**Exercise directions**: Where a line in the records below includes "could", pull that line out.

**Stored data**:
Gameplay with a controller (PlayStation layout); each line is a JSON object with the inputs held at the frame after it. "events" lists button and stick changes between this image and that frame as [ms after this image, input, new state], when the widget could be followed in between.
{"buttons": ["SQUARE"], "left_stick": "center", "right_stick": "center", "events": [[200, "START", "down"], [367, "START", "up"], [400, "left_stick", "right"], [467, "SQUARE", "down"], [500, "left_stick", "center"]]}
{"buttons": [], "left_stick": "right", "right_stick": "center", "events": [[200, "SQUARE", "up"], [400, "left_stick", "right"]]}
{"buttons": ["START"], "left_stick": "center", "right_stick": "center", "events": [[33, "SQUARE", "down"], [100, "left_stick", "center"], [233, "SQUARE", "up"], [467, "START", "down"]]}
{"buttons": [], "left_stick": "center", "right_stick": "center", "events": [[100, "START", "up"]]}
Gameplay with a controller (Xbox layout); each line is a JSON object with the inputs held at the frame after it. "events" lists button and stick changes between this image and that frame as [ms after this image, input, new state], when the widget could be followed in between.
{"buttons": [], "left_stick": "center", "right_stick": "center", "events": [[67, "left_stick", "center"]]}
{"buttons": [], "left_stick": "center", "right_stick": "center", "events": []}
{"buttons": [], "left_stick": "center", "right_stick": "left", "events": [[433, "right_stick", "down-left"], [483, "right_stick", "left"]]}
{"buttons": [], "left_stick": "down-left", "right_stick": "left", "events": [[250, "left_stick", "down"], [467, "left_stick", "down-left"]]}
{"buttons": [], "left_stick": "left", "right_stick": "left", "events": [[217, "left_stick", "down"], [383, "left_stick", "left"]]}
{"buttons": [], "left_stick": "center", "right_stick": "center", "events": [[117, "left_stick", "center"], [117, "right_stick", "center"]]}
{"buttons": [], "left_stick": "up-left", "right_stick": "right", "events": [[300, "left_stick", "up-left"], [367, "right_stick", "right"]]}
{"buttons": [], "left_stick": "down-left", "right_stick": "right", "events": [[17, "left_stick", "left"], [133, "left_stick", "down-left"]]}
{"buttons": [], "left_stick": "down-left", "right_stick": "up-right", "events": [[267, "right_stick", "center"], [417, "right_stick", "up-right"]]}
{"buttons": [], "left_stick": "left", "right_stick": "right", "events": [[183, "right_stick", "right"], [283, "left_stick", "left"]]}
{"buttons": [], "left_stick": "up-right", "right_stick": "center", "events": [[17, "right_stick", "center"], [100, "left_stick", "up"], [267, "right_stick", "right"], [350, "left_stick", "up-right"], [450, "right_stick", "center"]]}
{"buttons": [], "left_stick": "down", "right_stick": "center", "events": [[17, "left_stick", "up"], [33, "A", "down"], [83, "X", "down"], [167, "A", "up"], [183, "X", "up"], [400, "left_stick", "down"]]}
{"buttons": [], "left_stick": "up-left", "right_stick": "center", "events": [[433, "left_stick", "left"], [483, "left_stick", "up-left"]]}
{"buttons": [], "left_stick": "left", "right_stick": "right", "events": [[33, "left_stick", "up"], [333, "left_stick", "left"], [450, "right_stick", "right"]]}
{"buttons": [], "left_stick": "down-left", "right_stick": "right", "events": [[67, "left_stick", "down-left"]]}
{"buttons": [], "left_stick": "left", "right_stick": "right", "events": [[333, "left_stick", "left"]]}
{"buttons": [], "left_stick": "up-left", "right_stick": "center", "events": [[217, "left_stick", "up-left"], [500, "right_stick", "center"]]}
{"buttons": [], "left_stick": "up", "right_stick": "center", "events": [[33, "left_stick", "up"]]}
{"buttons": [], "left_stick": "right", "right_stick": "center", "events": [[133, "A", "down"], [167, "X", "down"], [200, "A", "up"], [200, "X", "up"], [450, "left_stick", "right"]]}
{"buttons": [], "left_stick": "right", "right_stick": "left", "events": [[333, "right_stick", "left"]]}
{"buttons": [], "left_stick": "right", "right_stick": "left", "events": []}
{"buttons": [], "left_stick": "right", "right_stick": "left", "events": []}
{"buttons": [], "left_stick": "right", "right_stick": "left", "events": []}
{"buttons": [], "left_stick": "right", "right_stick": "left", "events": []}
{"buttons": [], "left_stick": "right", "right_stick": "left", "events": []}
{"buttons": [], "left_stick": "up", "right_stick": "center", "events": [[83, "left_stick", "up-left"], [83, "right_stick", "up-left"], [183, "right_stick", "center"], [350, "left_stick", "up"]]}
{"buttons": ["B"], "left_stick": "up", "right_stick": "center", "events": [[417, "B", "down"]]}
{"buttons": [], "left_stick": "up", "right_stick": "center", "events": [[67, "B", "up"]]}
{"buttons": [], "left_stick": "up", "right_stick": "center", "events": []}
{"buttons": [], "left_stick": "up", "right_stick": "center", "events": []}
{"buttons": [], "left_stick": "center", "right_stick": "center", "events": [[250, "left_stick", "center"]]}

**Task solution**:
Gameplay with a controller (PlayStation layout); each line is a JSON object with the inputs held at the frame after it. "events" lists button and stick changes between this image and that frame as [ms after this image, input, new state], when the widget could be followed in between.
Gameplay with a controller (Xbox layout); each line is a JSON object with the inputs held at the frame after it. "events" lists button and stick changes between this image and that frame as [ms after this image, input, new state], when the widget could be followed in between.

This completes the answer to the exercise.